Invaluable self-promotion advice for illustrators.

You should read Austin Kleon’s book Steal Like an Artist for anyone who wants to be creative. Afterwards, what do you do? Show what you’ve made. Many people find it scary and frustrating at this point. As a “writer who draws” in his own words, Kleon talks about how to become “findable.” In his book, Show Your Work, Kleon talks about the difference between networking and using the network, and how you can be found. You don’t have to be a genius, share something small every day, and stay around, which pretty much sums up the whole book. ‘It’s not about me,’ Kleon says. Is it self-discovery?

Champagne and Wax Crayons

An engaging and insightful book for illustrators at any stage of their career.

Champagne and Wax Crayons: Riding the Madness of the Creative Industry is a book by Ben Tallon. It starts off with the title: “I failed my GSCE art.” Is like Hunter S. Thomson and Ralph Steadman mixed together in one person.

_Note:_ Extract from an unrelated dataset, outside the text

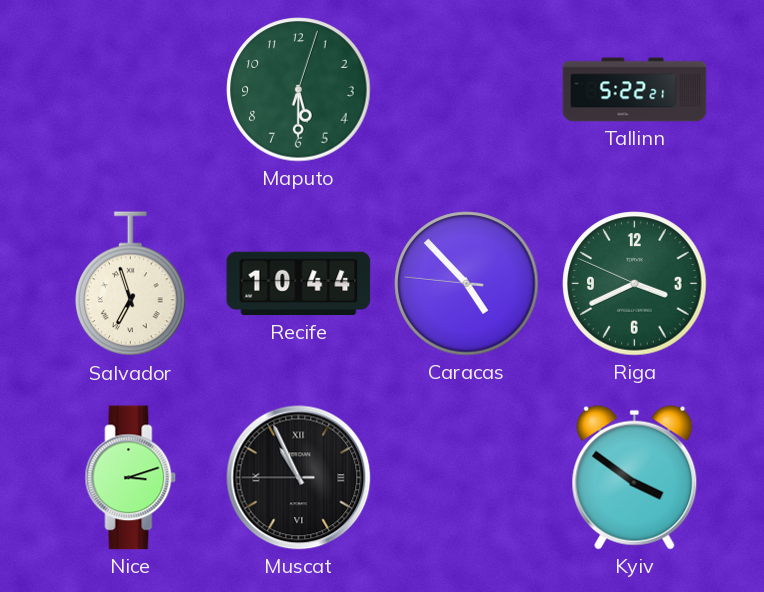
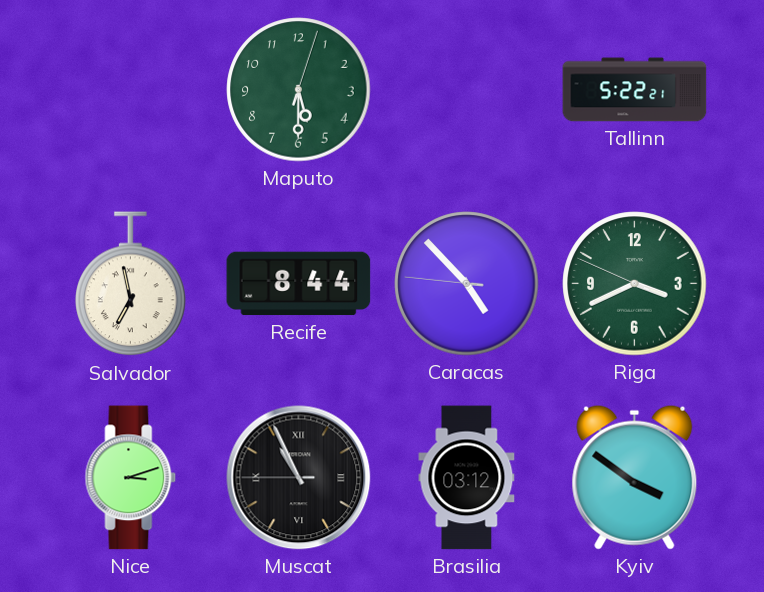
Salvador: 6:57 -> 6:58
Recife: 10:44 -> 8:44
Brasilia: none -> 03:12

From that failed exam, through art school, and the early days of freelancing, he tells you how he became a freelance illustrator and where he is now. He works for some of the best clients in the world today. He writes in simple, funny language, and all of his work is accompanied by his signature scratchy drawings, which make it even more fun. This is a good book for anyone who wants to start a freelancing job of any kind.

Lost in Translation

The perfect illustration book to get the creative juices flowing

A book about business and self-promotion came after a lot of books about how to draw. This one helps people remember why they love drawing in the first place. In the book Lost in Translation: An Illustrated Compendium of Untranslatable Words from All Over the World, there are tips on how to make illustrations. There are 50 drawings about words in different languages that don’t have a direct translation into English, but that’s not all. Ella Frances Sanders, an author, says that the Japanese language has a word for how sunlight passes through the leaves of trees. In Finnish, there’s a word for how far a reindeer can go before needing to rest. These written definitions are very long. Her illustrated definitions are not correct.